Identifiers
- EC no.: 2.1.1.14
- CAS no.: 9068-29-5

Databases
- BRENDA: enzyme data
- ExPASy: NiceZyme view
- KEGG: enzyme entry
- MetaCyc: metabolic pathway
- Rhea: reactions
- PDB structures: RCSB PDB PDBe PDBsum
- Gene Ontology: AmiGO / QuickGO

Search
- PMC: articles
- PubMed: articles
- NCBI: proteins

= 5-Methyltetrahydropteroyltriglutamate—homocysteine S-methyltransferase =

Class of enzymes

In enzymology, a 5-methyltetrahydropteroyltriglutamate—homocysteine S-methyltransferase is an enzyme that catalyzes the chemical reaction

5-methyltetrahydropteroyltri-L-glutamate + L-homocysteine $\rightleftharpoons$ tetrahydropteroyltri-L-glutamate + L-methionine

Thus, the two substrates of this enzyme are 5-methyltetrahydropteroyltri-L-glutamate and L-homocysteine, whereas its two products are tetrahydropteroyltri-L-glutamate and L-methionine. This enzyme participates in methionine metabolism.
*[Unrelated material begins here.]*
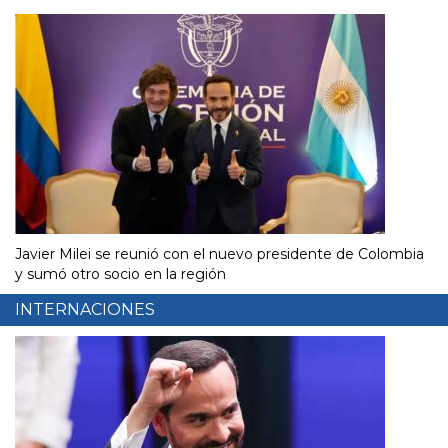
Javier Milei se reunió con el nuevo presidente de Colombia
y sumó otro socio en la región
INTERNACIONES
It has 2 cofactors: orthophosphate, and zinc.

== Nomenclature ==

This enzyme belongs to the family of transferases, specifically those transferring one-carbon group methyltransferases. The systematic name of this enzyme class is 5-methyltetrahydropteroyltri-L-glutamate:L-homocysteine S-methyltransferase. Other names in common use include tetrahydropteroyltriglutamate methyltransferase, homocysteine methylase, methyltransferase, tetrahydropteroylglutamate-homocysteine transmethylase, methyltetrahydropteroylpolyglutamate:homocysteine methyltransferase, cobalamin-independent methionine synthase, methionine synthase (cobalamin-independent), and MetE.

== Structure ==

The enzyme from Escherichia coli consists of two alpha8-beta8 (TIM) barrels positioned face to face and thought to have evolved by gene duplication. The active site lies between the tops of the two barrels, the N-terminal barrel binds 5-methyltetrahydropteroyltri-L-glutamic acid and the C-terminal barrel binds homocysteine. Homocysteine is coordinated to a zinc ion, as initially suggested by spectroscopy and mutagenesis.